(Chinese) LLN seems to incorrectly parse individual words. Is there any way to override this?

Example:

In this scene, the word I want to highlight is 礼服 (formal attire). LLN parses the section 买礼服 (buy formal attire) is 【买礼】+【服】instead of 【买】+【礼服】. Due to Chinese not having spaces, I totally get why picking out individual words is difficult (although in this case, it’s a clear error because 买礼 is not a word). I would love to know if there was a way to override this, highlight the two characters 礼服 and indicate to LLN that this is a whole word?

I would say that there is an error like this in around 10% of all Chinese subs, another really common one is where a character in somebody’s name gets caught in with other characters and messes things up. Again, super difficult or impossible to correctly program that behaviour, but an override option would be excellent.

1 Like

I am observing this behaviour as well. I would say that the error is more than 10% especially around quite frequent characters such as 我、你、他、不、沒、就、好.

Few more examples:

Subtitle:【妳就直接告訴我】
LLN split:【妳】【就直】【接告】【訴我】
Expected: 【妳】【就】【直接】【告訴】【我】.

Fragment:【看起來好像】
LLN split:【看】【起】【來好】【像】
Expected:【看】【起來】【好像】or【看起來】【好像】

Not sure what is backing the LLN for Chinese, but here is one link that might be useful: MDBG dictionary (download). The dictionary is also being used in app Pleco.

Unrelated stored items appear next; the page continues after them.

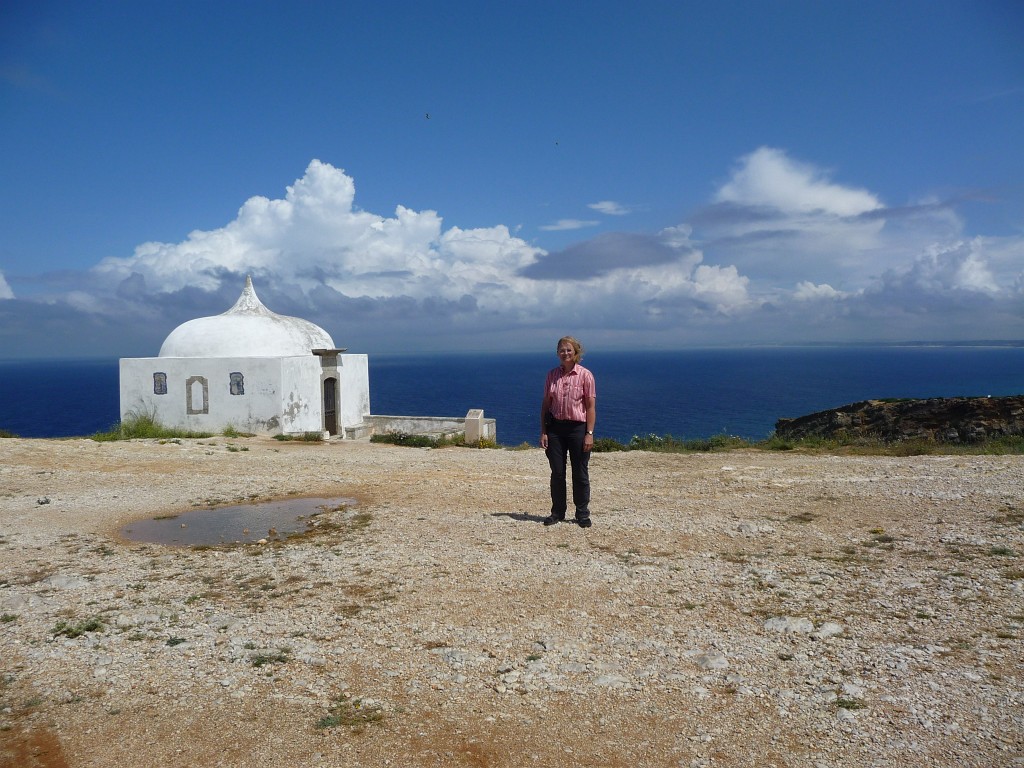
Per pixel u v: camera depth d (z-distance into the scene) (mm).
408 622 5125
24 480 12250
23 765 3412
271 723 3736
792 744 3377
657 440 18281
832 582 5660
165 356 23391
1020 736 3311
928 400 21078
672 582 5812
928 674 3973
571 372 7910
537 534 7574
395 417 26328
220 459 15188
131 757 3457
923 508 8219
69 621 5344
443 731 3604
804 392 119375
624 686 4031
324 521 8781
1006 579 5484
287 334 24625
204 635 5012
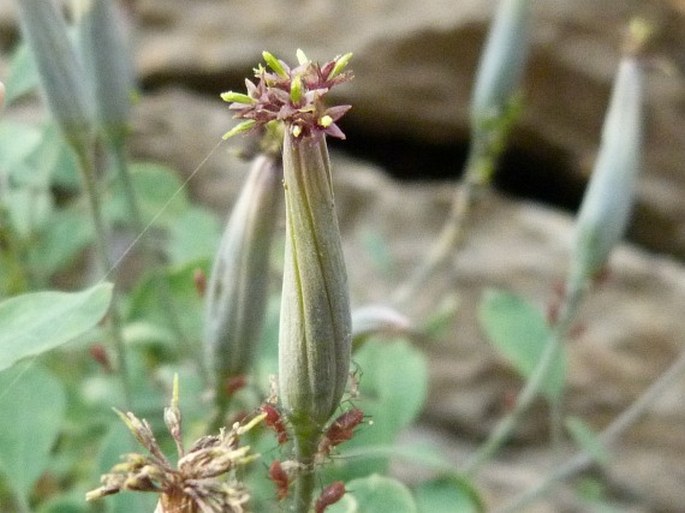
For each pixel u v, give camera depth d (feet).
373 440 0.44
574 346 0.85
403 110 0.93
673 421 0.85
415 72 0.91
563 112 0.92
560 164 0.95
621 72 0.48
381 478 0.34
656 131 0.92
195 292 0.52
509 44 0.57
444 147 0.97
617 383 0.85
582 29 0.90
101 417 0.55
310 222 0.22
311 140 0.22
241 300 0.36
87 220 0.59
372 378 0.52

Current behaviour makes LLN quite frustrating to use because:

  • can’t translate and bookmark words, if the word is split in two separate clusters of letters
  • can’t translate words that are part of larger cluster/phrase considered as one unit by LLC
  • bookmarking words does not highlight them in other subtitles when it happens that the split is different

Note that the current word split is not 100% consistent across subtitles. In one it might be A BC DE, in another it might be AB CD.

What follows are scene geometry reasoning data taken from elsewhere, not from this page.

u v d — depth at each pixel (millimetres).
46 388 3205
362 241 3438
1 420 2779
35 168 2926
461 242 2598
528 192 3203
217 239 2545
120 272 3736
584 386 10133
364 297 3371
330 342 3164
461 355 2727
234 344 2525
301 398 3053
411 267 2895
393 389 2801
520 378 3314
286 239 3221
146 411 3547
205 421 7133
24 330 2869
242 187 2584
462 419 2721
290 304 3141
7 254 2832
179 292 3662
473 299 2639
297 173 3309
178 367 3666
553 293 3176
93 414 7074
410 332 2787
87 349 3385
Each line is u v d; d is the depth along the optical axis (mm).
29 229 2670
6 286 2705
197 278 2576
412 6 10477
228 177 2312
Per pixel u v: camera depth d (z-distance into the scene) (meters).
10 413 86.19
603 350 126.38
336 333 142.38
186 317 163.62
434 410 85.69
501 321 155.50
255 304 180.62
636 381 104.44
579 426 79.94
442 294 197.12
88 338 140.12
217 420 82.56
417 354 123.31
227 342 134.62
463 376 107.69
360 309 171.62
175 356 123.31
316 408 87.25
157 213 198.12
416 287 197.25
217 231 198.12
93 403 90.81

Adding few more examples, if that might help for analysis of the problem:

This one has a longer sequence of words joined together in a translated phrase:

Text:【真的很謝謝妳】
LLN:【真的】【很謝謝妳】
Expected:【真的】【很】【謝謝】【妳】

This one has 3 out of 8 correct:

Text:【你今天應該有帶腦袋出門吧】
LLN:【你】【今天】【應】【該】【有】【帶腦】【袋出】【門吧】
Expected:【你】【今天】【應該】【有】【帶】【腦袋】【出門】【吧】

Hi. Chinese didn’t really get the proper NLP processing tools it deserved, as we were lacking time. We did make a better effort for Japanese, because we anticipated anime fans would like using LLN. Pinyin will be added shortly, and I’ll look into better tokenisation.

1 Like

Would you recommend me any mainland mandarin(no Taiwanese) contents on Netflix?
Because I have a plan learning mainland Chinese but almost all Netflix dramas and cartoons are from Taiwan and they don’t fit on simplified mainland mandarin subtitles.